◆ WORK ORDER 1
In the passage on outdated beliefs about renewable energy, what is BNEF's 20-year renewable investment target?
◆ WORK ORDER 2
Rewrite the paragraph beginning "A System of Outdated Beliefs" from the passage on outdated beliefs about renewable energy more briefly, keeping its main facts.
◆ WORK ORDER 3
Extend the passage on outdated beliefs about renewable energy by writing what follows its last sentence.

◆ PASSAGE FOR REVIEW
══════════════════════════════

A System of Outdated Beliefs – the OBs. Whether or not BNEF’s 20-year renewable investment target of $14 trillion, or even some radically smaller amount, can be deployed to fund the transition from fossil-fuel dependency to a decarbonized global economy won’t likely be limited by low expected financial returns; today’s modest risk/modest return framework is frankly acceptable to a wide population of investors. Rather, the key barrier to be overcome is that there are certain outdated, and now even untrue beliefs about renewables which many veteran industry professionals have espoused, held and continue to hold. An obvious tautology endures – you can’t control when the sun shines or when the wind blows – but these road blocks are now minor speed bumps, largely overcome by the advent of cost-effective energy storage solutions, sharply lowered generation and balance-of-system costs, better integration of wind plus solar, and improved grid management through technology.

══════════════════════════════

◆ PROVIDED INFORMATION
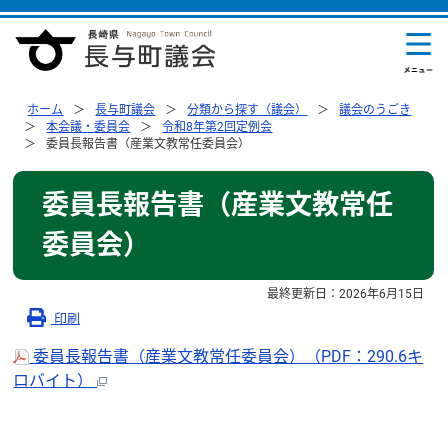
ホーム
長与町議会
分類から探す（議会）
議会のうごき
本会議・委員会
令和8年第2回定例会
委員長報告書（産業文教常任委員会）
委員長報告書（産業文教常任
委員会）
最終更新日：
2026年6月15日
印刷
委員長報告書（産業文教常任委員会）（PDF：290.6キ
ロバイト）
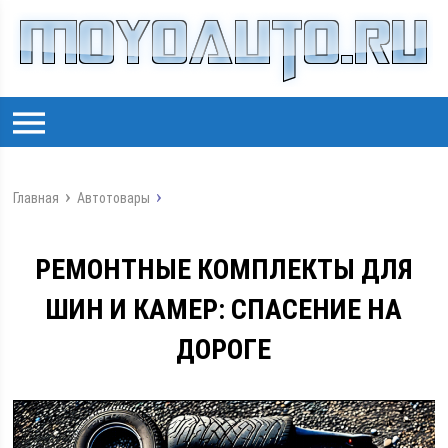
Главная
Автотовары
РЕМОНТНЫЕ КОМПЛЕКТЫ ДЛЯ
ШИН И КАМЕР: СПАСЕНИЕ НА
ДОРОГЕ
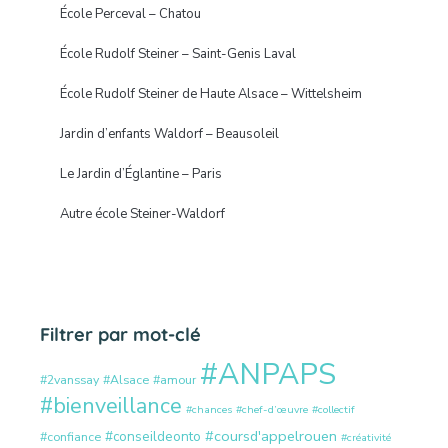
École Perceval – Chatou
École Rudolf Steiner – Saint-Genis Laval
École Rudolf Steiner de Haute Alsace – Wittelsheim
Jardin d’enfants Waldorf – Beausoleil
Le Jardin d’Églantine – Paris
Autre école Steiner-Waldorf
Filtrer par mot-clé
#ANPAPS
#2vanssay
#Alsace
#amour
#bienveillance
#chances
#chef-d’œuvre
#collectif
#coursd'appelrouen
#conseildeonto
#confiance
#créativité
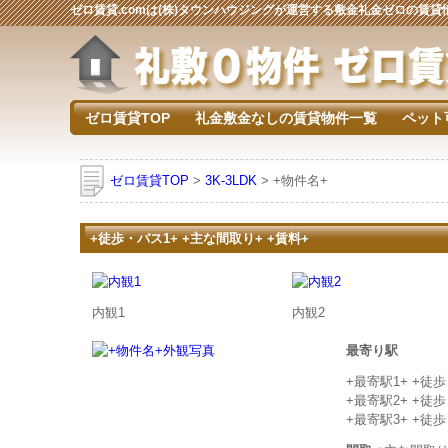
ゼロ賃貸.comは(株)タウンハウジングが運営する敷金礼金ゼロの賃
ゼロ賃貸TOP
礼金敷金なしの賃貸物件一覧
ペット
ゼロ賃貸TOP
>
3K-3LDK
> +物件名+
+徒歩・バス1+ +主な間取り+ +賃料+
内観1
内観2
最寄り駅
+最寄駅1+ +徒
+最寄駅2+ +徒
+最寄駅3+ +徒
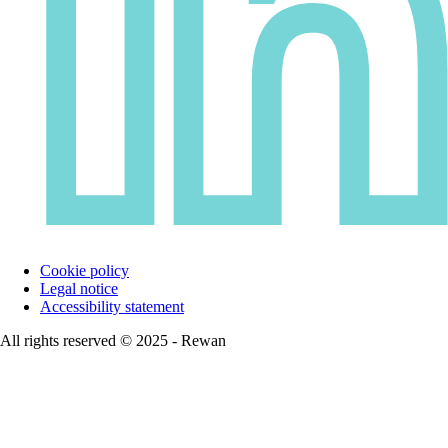
Cookie policy
Legal notice
Accessibility statement
All rights reserved © 2025 - Rewan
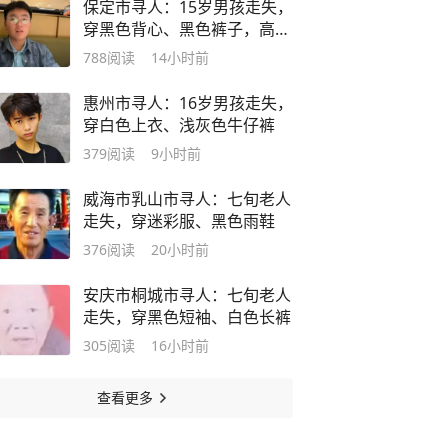
保定市寻人：15岁男孩走失，
穿黑色背心、黑色裤子，高1
米75
788
阅读
14小时前
惠州市寻人：16岁男孩走失，
穿白色上衣、浅灰色牛仔裤
379
阅读
9小时前
威海市乳山市寻人：七旬老人
走失，穿迷彩服、黑色雨鞋
376
阅读
20小时前
安庆市桐城市寻人：七旬老人
走失，穿黑色短袖、白色长裤
305
阅读
16小时前
查看更多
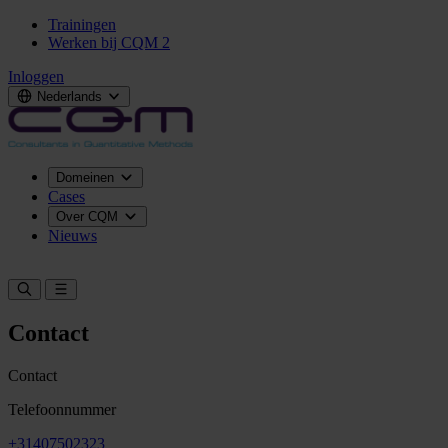
Trainingen
Werken bij CQM
2
Inloggen
Nederlands
Domeinen
Cases
Over CQM
Nieuws
Neem contact op
Contact
Contact
Telefoonnummer
+31407502323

══════════════════════════════

◆ EXERCISE RESULT 1
$14 trillion.

◆ EXERCISE RESULT 2
Funding the shift from fossil fuels to a decarbonized economy, whether with BNEF's 20-year target of $14 trillion or a much smaller sum, is unlikely to be held back by low expected returns, since many investors accept today's modest risk and modest return. The main barrier is a set of outdated and now untrue beliefs about renewables that many veteran industry professionals still hold. It remains true that no one controls when the sun shines or the wind blows, but these obstacles are now minor. Cost-effective energy storage, much lower generation and balance-of-system costs, better integration of wind and solar, and improved grid management through technology have largely overcome them.

◆ EXERCISE RESULT 3
Today our historical beliefs, even as they are overcome, directly affect our assessment of risk and thus, how we select and finance projects. While exceptions abound, even seasoned energy and finance professionals, regulators and politicians can seem ideologically tethered to one or more (or all) of five seriously Outdated Beliefs regarding the projects and risks attendant (let’s call these the “OB’s”):
- (1) That renewable energy requires heavy economic subsidies, always and everywhere, to deliver competitive returns because fossil-fueled generation alternatives are simply cheaper;
- (2) That due to uncontrollable intermittency, power from wind and solar are inherently unreliable, which renders these sporadic generation sources too complicated and costly to convert (without heavy subsidies) to stable sources;
- (3) That electricity must be consumed as it is produced, and wind and solar projects often produce power at times inconsistent with peak demand requirements, and further, electricity storage is prohibitively costly.
- (4) That demand for power varies uncontrollably, moved by weather and other exogenous factors; and
- (5) That renewable energy is mostly generated in locations physically remote from demand centers, and thus injects an excess of grid instability and higher transmission costs.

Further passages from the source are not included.